Rewrite the listing below, changing each "series" to "data set" and keeping everything else the same, but leave out the pictures.
===============
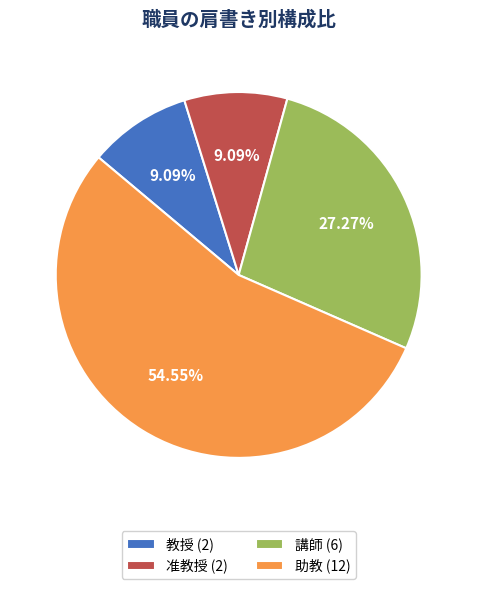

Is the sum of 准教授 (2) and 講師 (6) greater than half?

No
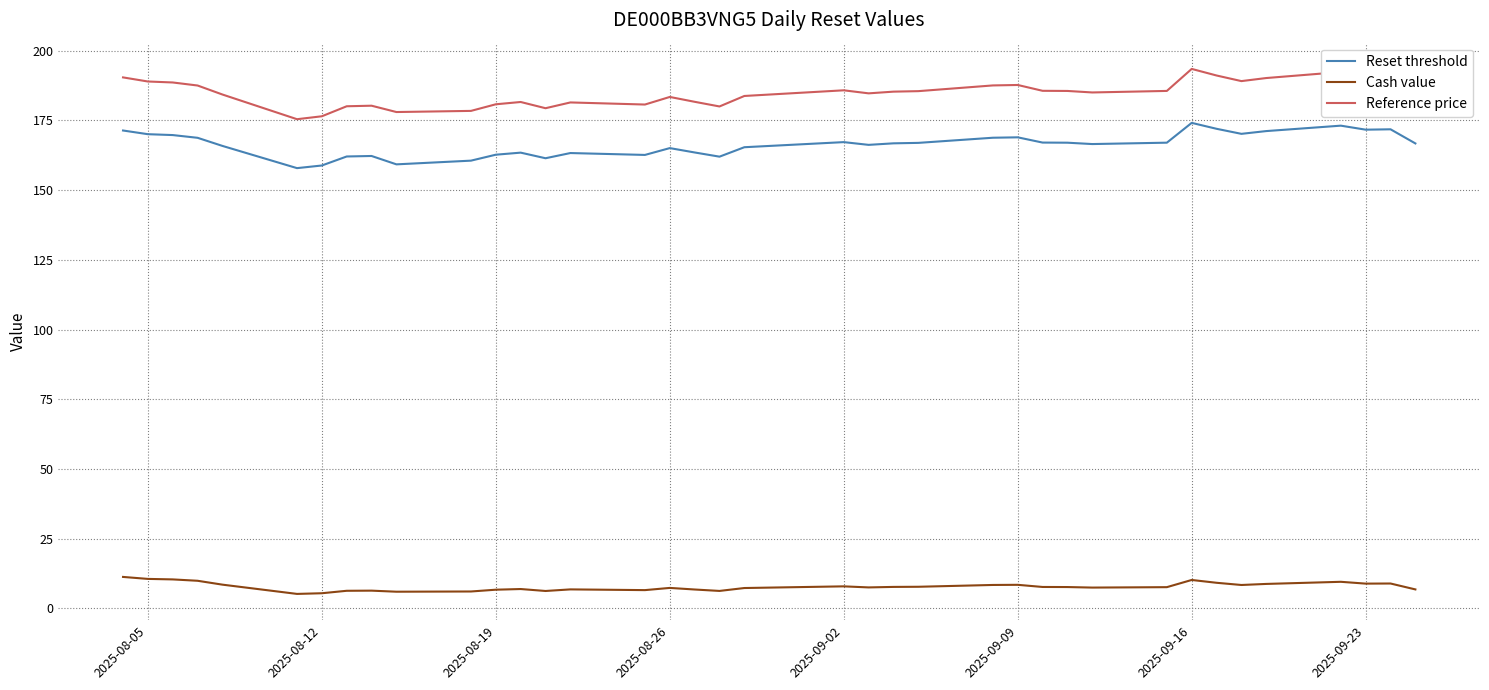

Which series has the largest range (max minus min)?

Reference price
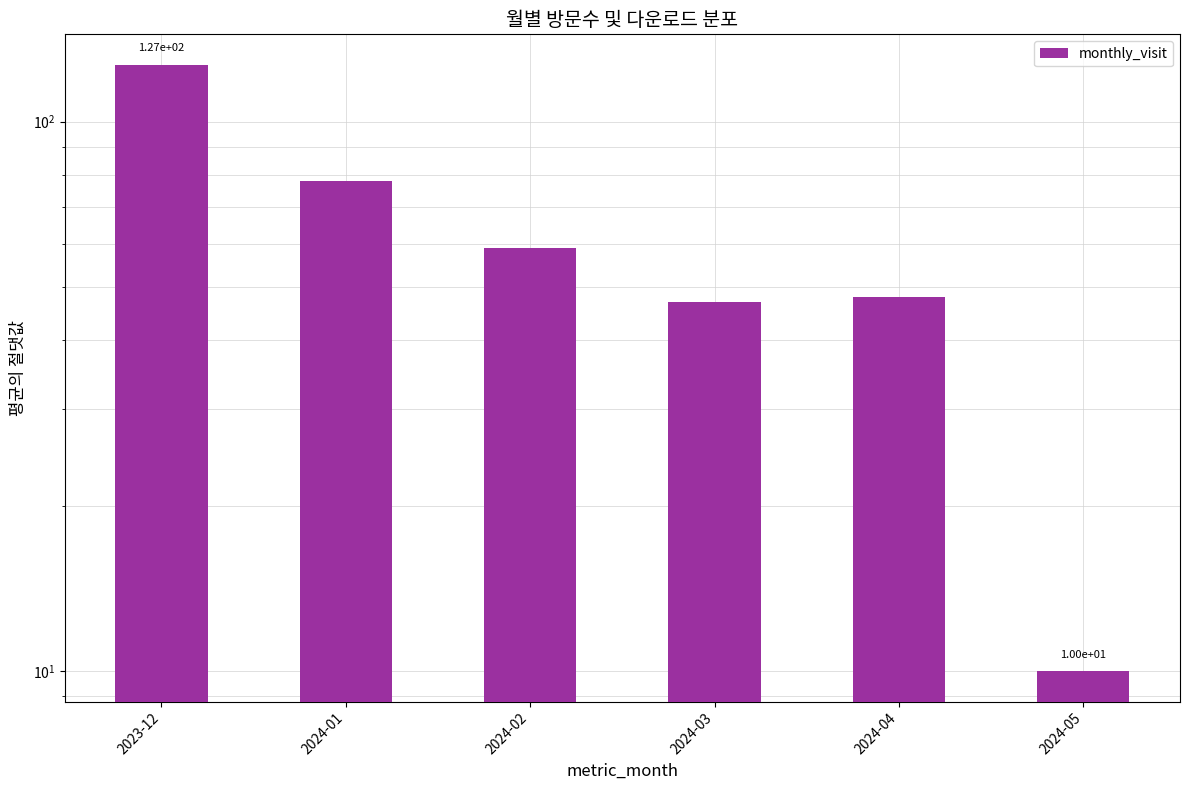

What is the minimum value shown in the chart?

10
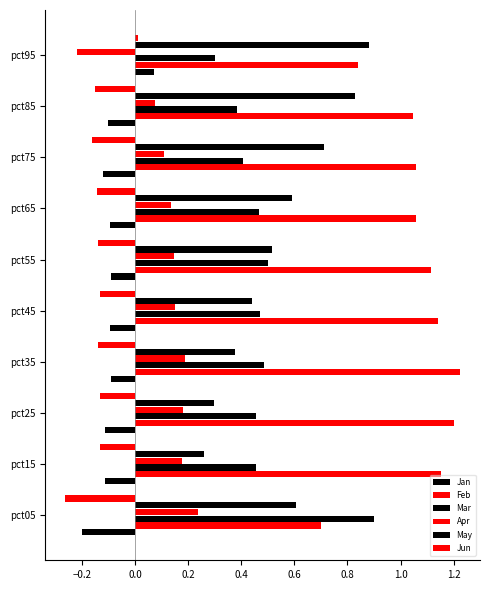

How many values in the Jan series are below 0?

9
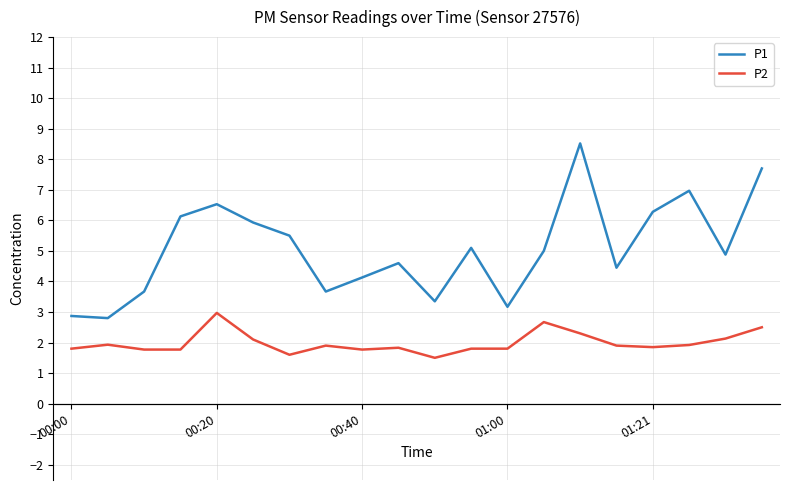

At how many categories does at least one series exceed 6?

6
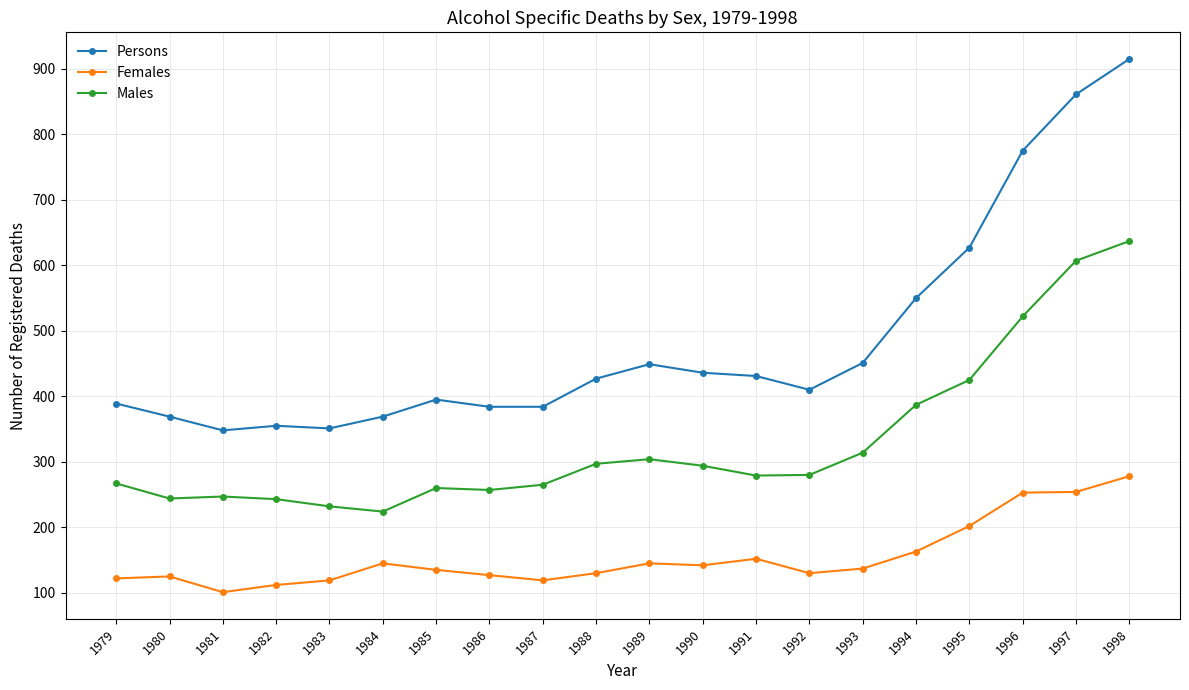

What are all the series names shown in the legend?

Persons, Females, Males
===============
TASK RESULT
Is the sum of 准教授 (2) and 講師 (6) greater than half?

No

Which data set has the largest range (max minus min)?

Reference price

What is the minimum value shown in the chart?

10

How many values in the Jan data set are below 0?

9

At how many categories does at least one data set exceed 6?

6

What are all the data set names shown in the legend?

Persons, Females, Males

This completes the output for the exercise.